Is there a bijection from $(-\infty,\infty)$ to $[0,1]$?

Question

Previous questions established, for example, that a continuous bijection $f:(0,1)\to [0,1]$ does not exist, but the proof relied on continuity. Clearly, with continuity similar proofs can be invoked to show there is no bijection $f:(-\infty,\infty)\to[0,1]$.

Similarly, one can show there is no order-preserving bijection: Suppose there were, then there is an $x\in(-\infty,\infty)$ such that $f(x)=1$. But there exists some $y\in(-\infty,\infty)$ such that $y>x$, and for a bijection this requires $f(y)>f(x)=1$, which is a contradiction.

But what if the bijection need not be continuous? Is there a bijection, or can you prove there isn't?

Answer 1

Without continuity there is a bijection.

Let $x_1=\frac{1}{2}, x_2=\frac{1}{3},.., x_n=\frac{1}{n+1},...$. Define $f(x_1)=1, f(x_2)=0, f(x_3)=x_1,..., f(x_n)=x_{n-2},..$ and $f(x)=x$ for all $x$ not in the sequence.
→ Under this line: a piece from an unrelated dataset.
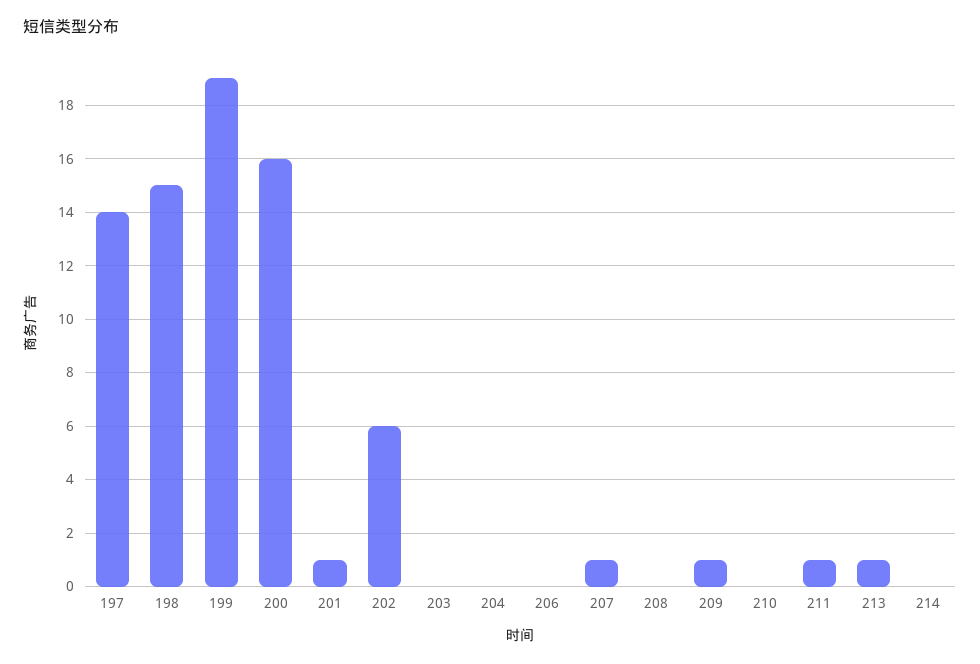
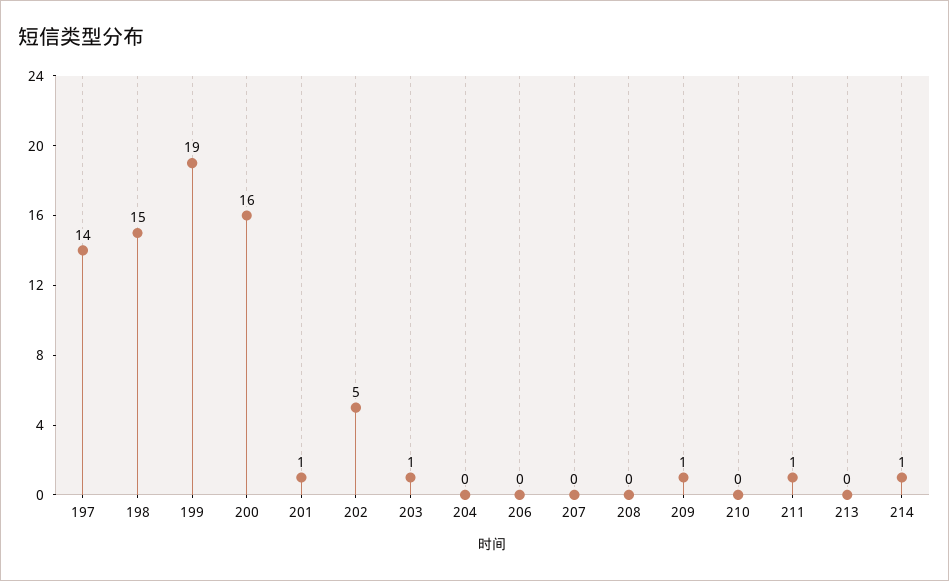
202: 6 -> 5
203: 0 -> 1
207: 1 -> 0
213: 1 -> 0
214: 0 -> 1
Then $f$ is a bijection from $(0,1)$ to $[0,1]$.

Now use the fact that $\frac{1}{2}+\frac{1}{\pi}\arctan(x)$ is a bijection from $(-\infty, \infty)$ to $(0,1)$.

Answer 2

If you don't demand continuity then compactness is irrelevant. The question becomes a set-theoretic one and therefore the analytical/topological properties of the sets in question are irrelevant. In particular, there is a bijection between the two sets you mention, as can be shown using standard techniques of elementary set theory.

Answer 3

Hint: Try the Schroeder-Bernstein theorem.